The report concludes that there was “improvement in psychological well-being across all study groups,” while at the same time noting that the official prison records—a major component of the data—were “inconsistent and incomplete.”

The report’s troubling conclusions create the very real danger that it will be used to justify the current system of solitary confinement, allowing it to operate without regard to its ineffective nature, dubious constitutionality, or cost to the taxpayer. Ultimately, well over 90% of prisoners held in solitary confinement will be released to the community. 41% are released directly from solitary confinement to the streets, after years of total isolation from human contact. They don’t last long. 68% return to prison within three years, as compared to a 50% recidivism rate in the overall prison population.

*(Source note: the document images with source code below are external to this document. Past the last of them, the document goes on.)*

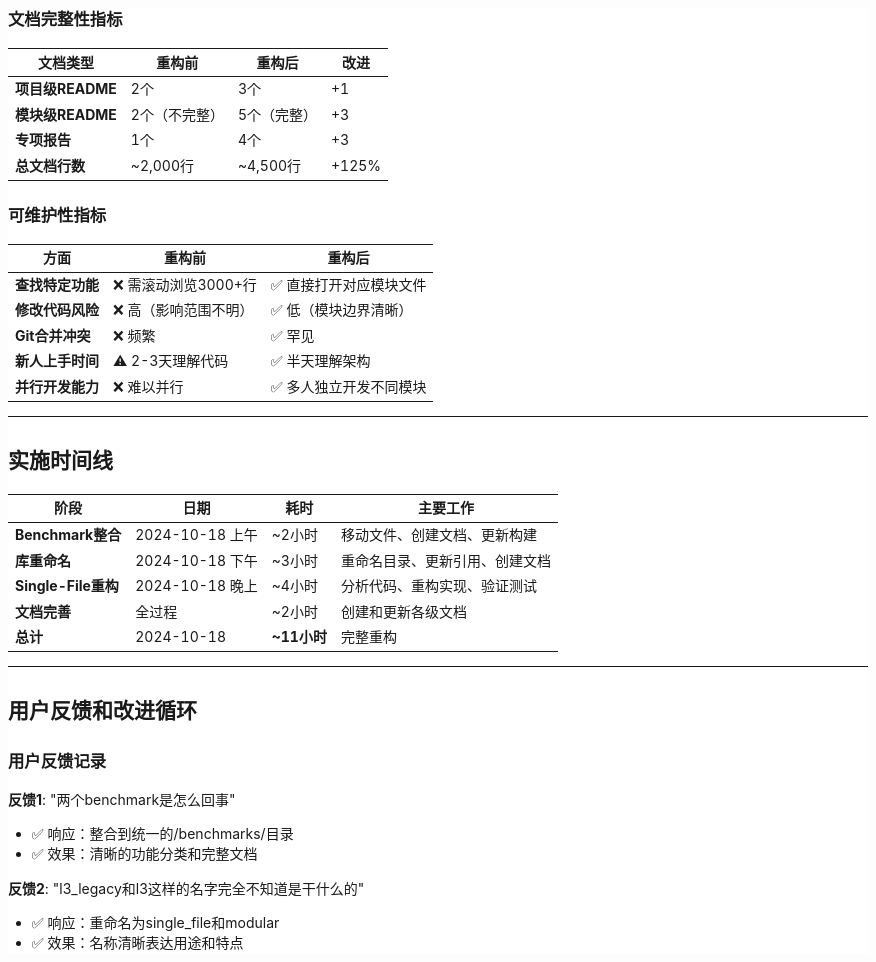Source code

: ### 文档完整性指标

| 文档类型 | 重构前 | 重构后 | 改进 |
|----------|--------|--------|------|
| **项目级README** | 2个 | 3个 | +1 |
| **模块级README** | 2个（不完整） | 5个（完整） | +3 |
| **专项报告** | 1个 | 4个 | +3 |
| **总文档行数** | ~2,000行 | ~4,500行 | +125% |

### 可维护性指标

| 方面 | 重构前 | 重构后 |
|------|--------|--------|
| **查找特定功能** | ❌ 需滚动浏览3000+行 | ✅ 直接打开对应模块文件 |
| **修改代码风险** | ❌ 高（影响范围不明） | ✅ 低（模块边界清晰） |
| **Git合并冲突** | ❌ 频繁 | ✅ 罕见 |
| **新人上手时间** | ⚠️ 2-3天理解代码 | ✅ 半天理解架构 |
| **并行开发能力** | ❌ 难以并行 | ✅ 多人独立开发不同模块 |

---

## 实施时间线

| 阶段 | 日期 | 耗时 | 主要工作 |
|------|------|------|----------|
| **Benchmark整合** | 2024-10-18 上午 | ~2小时 | 移动文件、创建文档、更新构建 |
| **库重命名** | 2024-10-18 下午 | ~3小时 | 重命名目录、更新引用、创建文档 |
| **Single-File重构** | 2024-10-18 晚上 | ~4小时 | 分析代码、重构实现、验证测试 |
| **文档完善** | 全过程 | ~2小时 | 创建和更新各级文档 |
| **总计** | 2024-10-18 | **~11小时** | 完整重构 |

---

## 用户反馈和改进循环

### 用户反馈记录

**反馈1**: "两个benchmark是怎么回事"
- ✅ 响应：整合到统一的/benchmarks/目录
- ✅ 效果：清晰的功能分类和完整文档

**反馈2**: "l3_legacy和l3这样的名字完全不知道是干什么的"
- ✅ 响应：重命名为single_file和modular
- ✅ 效果：名称清晰表达用途和特点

“We must address this from a public safety perspective, as well as a policy issue,” said Drew. “Furthermore, the practice of releasing prisoners directly to the streets after years of solitary confinement simply cannot continue. It is a danger to the public and an almost surefire way to guarantee that a prisoner will be returning to prison.”

EXPERT BIOS
Dr. Terry Kupers is a Board-certified psychiatrist, Institute Professor at The Wright Institute and author of Prison Madness: The Mental Health Crisis Behind Bars and What We Must Do About It.  He has served as an expert witness and monitor in class action litigation about conditions of confinement such as supermax isolation, the quality of correctional mental health care and the ramifications of sexual abuse of prisoners.  He was named “Exemplary Psychiatrist” by NAMI (National Alliance on Mental Illness) in 2005.

Dr. Stuart Grassian is a Board-certified psychiatrist and former faculty member of the Harvard Medical Schools. He has served as an expert witness in numerous lawsuits addressing solitary confinement, and his conclusions have been cited in a number of federal court decisions.  He has provided invited testimony before legislative hearings in New York State, Maine and Massachusetts.